Since time immemorial, people in the Peruvian Amazon rainforest have been living on or near the river floodplains, creating symbiotic cultures echoing the rhythms of the rich biodiversity that are found in this rainforest. However, recent centuries have brought resource exploitation and colonization to this area, which has forced hundreds of thousands to migrate from the deep jungle to Iquitos—a jungle city of half a million people and the largest in the world accessible only by river.

Within Iquitos, floating and stilted communities maintain their traditional lifestyles along the city’s floodplain edges, offering crucial cultural, economic, and ecosystem services to the city. Despite their significance, their informal status presents layered challenges. For example, the regional government’s decision to relocate over 90,000 floodplain residents to new developments inland (an hour away from the river) raises concerns about the preservation of their unique riverine culture and the delicate white sand rainforest ecosystem that will be replaced by new developments.

“TRES COMUNIDADES, UN RÍO” is an interdisciplinary art showcase that invites visitors to explore the human and environmental stories behind this intricate tapestry.
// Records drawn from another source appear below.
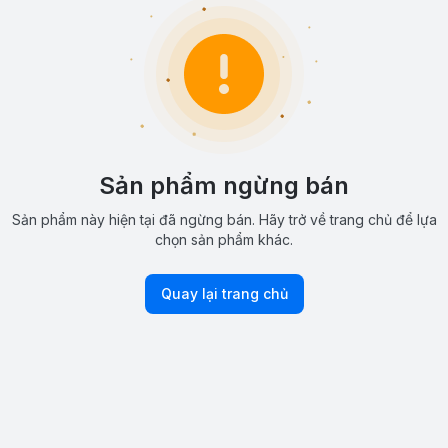
Sản phẩm ngừng bán
Sản phẩm này hiện tại đã ngừng bán. Hãy trở về trang chủ để lựa
chọn sản phẩm khác.
Quay lại trang chủ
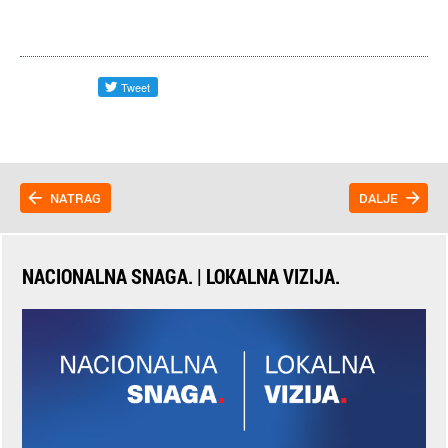
NATRAG
DALJE
NACIONALNA SNAGA. | LOKALNA VIZIJA.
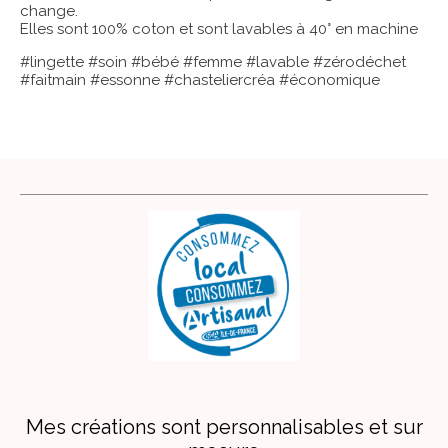
change.
Elles sont 100% coton et sont lavables à 40° en machine
#lingette #soin #bébé #femme #lavable #zérodéchet
#faitmain #essonne #chasteliercréa #économique
Mes créations sont personnalisables et sur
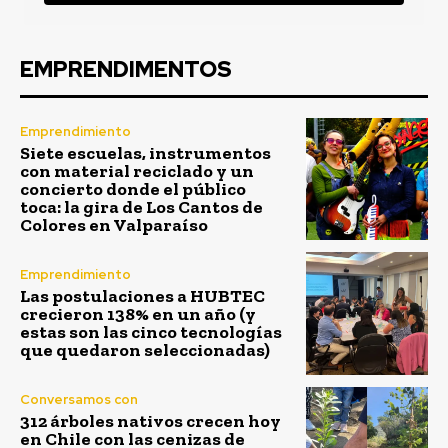
EMPRENDIMENTOS
Emprendimiento
Siete escuelas, instrumentos
con material reciclado y un
concierto donde el público
toca: la gira de Los Cantos de
Colores en Valparaíso
Emprendimiento
Las postulaciones a HUBTEC
crecieron 138% en un año (y
estas son las cinco tecnologías
que quedaron seleccionadas)
Conversamos con
312 árboles nativos crecen hoy
en Chile con las cenizas de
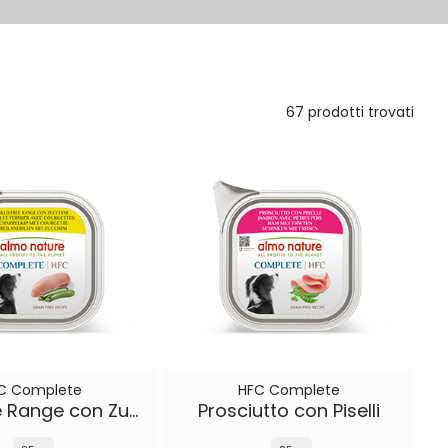
67 prodotti trovati
C Complete
HFC Complete
Pollo Free Range con Zucchine
Prosciutto con Piselli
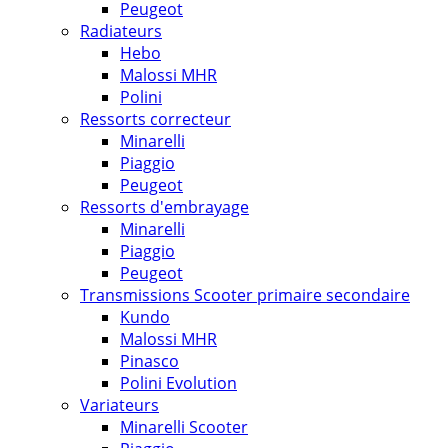
Peugeot
Radiateurs
Hebo
Malossi MHR
Polini
Ressorts correcteur
Minarelli
Piaggio
Peugeot
Ressorts d'embrayage
Minarelli
Piaggio
Peugeot
Transmissions Scooter primaire secondaire
Kundo
Malossi MHR
Pinasco
Polini Evolution
Variateurs
Minarelli Scooter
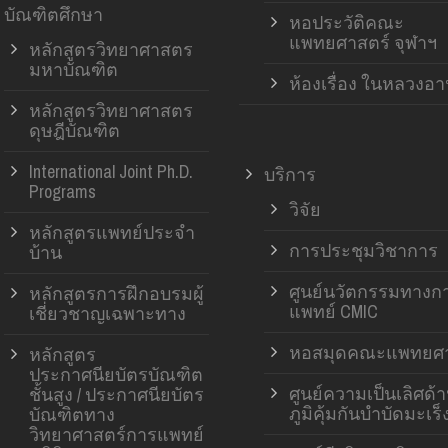
บัณฑิตศึกษา
หอประวัติคณะ
แพทยศาสตร์ จุฬาฯ
หลักสูตรวิทยาศาสตร
มหาบัณฑิต
ห้องเรื่อง ในหลวงอ
หลักสูตรวิทยาศาสตร
ดุษฎีบัณฑิต
International Joint Ph.D.
บริการ
Programs
วิจัย
หลักสูตรแพทย์ประจำ
การประชุมวิชาการ
บ้าน
ศูนย์นวัตกรรมทางก
หลักสูตรการฝึกอบรมผู้
แพทย์ CMIC
เชี่ยวชาญเฉพาะทาง
หอสมุดคณะแพทยศา
หลักสูตร
ประกาศนียบัตรบัณฑิต
ศูนย์ความเป็นเลิศด้
ชั้นสูง / ประกาศนียบัตร
ภูมิคุ้มกันบำบัดมะเร็
บัณฑิตทาง
วิทยาศาสตร์การแพทย์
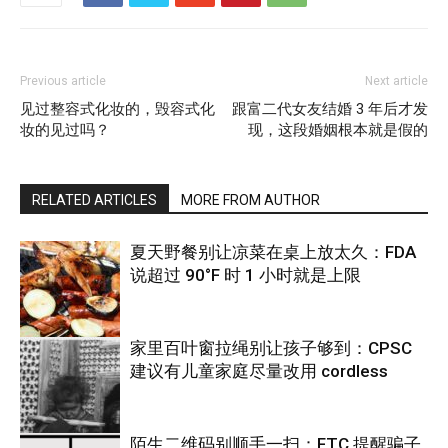
Previous article
Next article
见过整容式化妆的，毁容式化
跟富二代女友结婚 3 年后才发
妆的见过吗？
现，这段婚姻根本就是假的
RELATED ARTICLES
MORE FROM AUTHOR
夏天野餐别让凉菜在桌上放太久：FDA
说超过 90°F 时 1 小时就是上限
家里百叶窗拉绳别让孩子够到：CPSC
建议有儿童家庭尽量改用 cordless
热点
陌生二维码别顺手一扫：FTC 提醒骗子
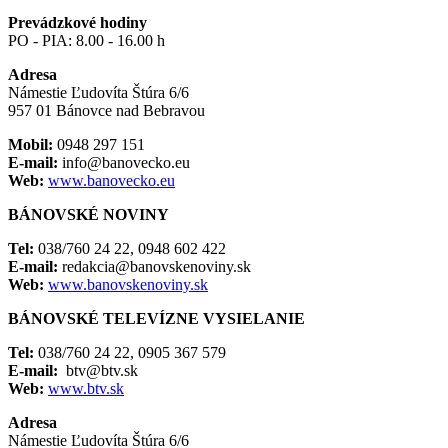
Prevádzkové hodiny
PO - PIA: 8.00 - 16.00 h
Adresa
Námestie Ľudovíta Štúra 6/6
957 01 Bánovce nad Bebravou
Mobil:
0948 297 151
E-mail:
info@banovecko.eu
Web:
www.banovecko.eu
BÁNOVSKÉ NOVINY
Tel:
038/760 24 22, 0948 602 422
E-mail:
redakcia@banovskenoviny.sk
Web:
www.banovskenoviny.sk
BÁNOVSKÉ TELEVÍZNE VYSIELANIE
Tel:
038/760 24 22, 0905 367 579
E-mail:
btv@btv.sk
Web:
www.btv.sk
Adresa
Námestie Ľudovíta Štúra 6/6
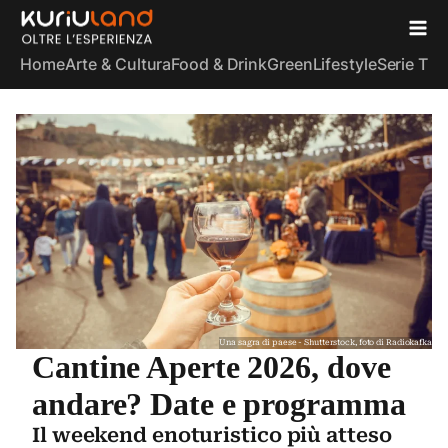
Home
Arte & Cultura
Food & Drink
Green
Lifestyle
Serie TV
S
Una sagra di paese - Shutterstock, foto di Radiokafka
Cantine Aperte 2026, dove
andare? Date e programma
Il weekend enoturistico più atteso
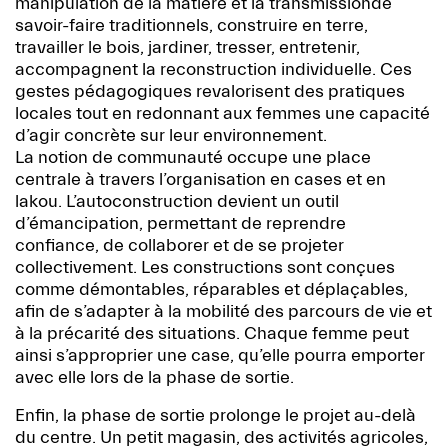
manipulation de la matière et la transmissionde
savoir-faire traditionnels, construire en terre,
travailler le bois, jardiner, tresser, entretenir,
accompagnent la reconstruction individuelle. Ces
gestes pédagogiques revalorisent des pratiques
locales tout en redonnant aux femmes une capacité
d’agir concrète sur leur environnement.
La notion de communauté occupe une place
centrale à travers l’organisation en cases et en
lakou. L’autoconstruction devient un outil
d’émancipation, permettant de reprendre
confiance, de collaborer et de se projeter
collectivement. Les constructions sont conçues
comme démontables, réparables et déplaçables,
afin de s’adapter à la mobilité des parcours de vie et
à la précarité des situations. Chaque femme peut
ainsi s’approprier une case, qu’elle pourra emporter
avec elle lors de la phase de sortie.
Enfin, la phase de sortie prolonge le projet au-delà
du centre. Un petit magasin, des activités agricoles,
This exhibit, which is currently on the second stop of an international tour, began at the Ministry of Culture Amazonian Museum in Iquitos, Peru, in August 2022. “TRES COMUNIDADES” is a bilingual showcase that can be found on UW Seattle’s campus at the College of Built Environments gallery in Gould Hall until December 15th, 2023. Its time at UW marks the second stop on its international tour, with plans to open again at Pennsylvania State University in 2024.

This exhibit is part of the final deliverable from a Cohort 2 project that was funded by the EarthLab Innovation Grants Program, which invests in collaborations that span academic disciplines, engages multiple sectors and centers community needs at the intersection of climate change and social justice.